Thursday, March 31, 2011
Tuesday, March 29, 2011
Monday, March 28, 2011
Sunday, March 27, 2011
Saturday, March 26, 2011
Krissy just texted that they had to close the slopes early because it was too foggy to ski safely! You can pray for the youth group leaders who now have a little extra (unplanned for) time with a bunch of tired and sore teenagers! They drive home tomorrow, so hopefully the fog lifts! I have been busy today getting some information ready for a project that I get to introduce tomorrow at my church. I am REALLY EXCITED about the project - God willing my church will be too! I will share all about it with you tomorrow.
Friday, March 25, 2011
- This week we had YET ANOTHER snowstorm. Joshua responded, "Mommy, Joshua I hate it snow. Pleasie make it go away. Joshua I want camping!"
- A few days later he told me, "Mommy put it snow in booster chair (time out!)! Snow naughty!"
- This evening he met the mother of one of his favorite adults. His question for me, "When (our friend) was a tiny baby, did he drink that mommy's boob?" (Thankfully, it was whispered into my ear!) But the question behind the question surprised me. What he really wanted to know was if the mother he met had always been our friends mother OR if he, like Joshua, had a different mother when he was a tiny baby. He is so smart and such a thinker for one so young!
Thursday, March 24, 2011
When I look back over our journey in these past months, my one regret is that I did not feel EMPOWERED to simplify. We did simplify, but I did not feel empowered during that time. I felt stressed. Stressed because so many wanted to know, hold, and enjoy Joshua - while we requested they wait.
Now that it is pretty much over, I am really proud of the hard decisions we made. I am proud and thankful that we worked so hard to parent in a new, different, fairly isolated way. Chad and I have no doubt that it was exactly what we all needed. My regret is that I could not trust myself. I regret that I felt so totally stressed by the disapproval of a few people. Those months of simplified family time were so beautiful. We all grew incredibly close and made so many wonderful memories. It is unfortunate that I did not fully embrace each moment. I did not sink in and savor them nearly as much as I should have. Instead I rushed. I questioned my instincts. I felt guilty.
So my advice to you? Don't rush. Don't feel guilty. Don't question... even if others do. Those first months together can not be redone. There is no rewind button. If you need to simplify, do it joyfully. Savor every moment. Trust your instincts. And if your decisions are not popular or understood, by all means let it go!
Wednesday, March 23, 2011
Tuesday, March 22, 2011
Monday, March 21, 2011
Sunday, March 20, 2011
In the last two years of so, I have felt God shifting my focus away from ALL the kids of our church and onto MY kids. I have felt Him asking me how much I share about Him with them? How many lessons have I planned with My kids in mind? When was the last time we had devotions as a family?
As a children's ministry worker my kids had seen and heard me lead many lessons directed at them AND the rest of the kids at our church. They do know my heart. They had heard me pray and share my passion for Jesus. I have helped them learn Bible verses, brought them to program practices, and volunteered to chaperon for church lock-ins. Pretty good, right!
I thought so.

##########

**Given exercise A**
Give the part of the entries from their first line through the line containing "export const myFeature" again, with "engineering drawing sheet" substituted by "technical drawing sheet" and everything else unchanged. Return only that part.
The blog post and the entries are unrelated material.

**Recorded data**
##########

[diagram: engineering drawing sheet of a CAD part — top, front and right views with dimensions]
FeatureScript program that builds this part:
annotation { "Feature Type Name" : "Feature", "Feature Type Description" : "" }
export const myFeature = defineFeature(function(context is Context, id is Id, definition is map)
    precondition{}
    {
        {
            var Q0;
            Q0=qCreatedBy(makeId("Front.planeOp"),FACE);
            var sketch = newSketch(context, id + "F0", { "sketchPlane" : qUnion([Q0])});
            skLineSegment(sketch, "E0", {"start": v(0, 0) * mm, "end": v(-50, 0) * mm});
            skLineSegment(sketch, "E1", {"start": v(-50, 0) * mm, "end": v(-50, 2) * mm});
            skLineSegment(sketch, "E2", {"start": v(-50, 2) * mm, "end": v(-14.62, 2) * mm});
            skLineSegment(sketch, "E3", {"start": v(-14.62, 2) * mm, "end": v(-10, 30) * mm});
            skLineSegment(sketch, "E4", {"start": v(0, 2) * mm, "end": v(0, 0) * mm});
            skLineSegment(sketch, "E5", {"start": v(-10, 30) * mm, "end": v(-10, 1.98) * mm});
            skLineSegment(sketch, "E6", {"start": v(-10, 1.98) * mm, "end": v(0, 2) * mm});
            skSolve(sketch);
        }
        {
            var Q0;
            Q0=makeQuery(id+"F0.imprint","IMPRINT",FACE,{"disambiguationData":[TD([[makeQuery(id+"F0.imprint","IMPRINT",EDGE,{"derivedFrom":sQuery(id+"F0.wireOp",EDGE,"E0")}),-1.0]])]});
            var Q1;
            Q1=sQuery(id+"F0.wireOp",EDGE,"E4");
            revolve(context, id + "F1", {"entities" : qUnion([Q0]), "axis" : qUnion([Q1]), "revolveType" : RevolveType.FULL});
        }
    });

##########

**Given exercise B**
According to the blog post, why did the slopes close early?

**Exercise response A**
[diagram: technical drawing sheet of a CAD part — top, front and right views with dimensions]
FeatureScript program that builds this part:
annotation { "Feature Type Name" : "Feature", "Feature Type Description" : "" }
export const myFeature = defineFeature(function(context is Context, id is Id, definition is map)

**Exercise response B**
It was too foggy to ski safely.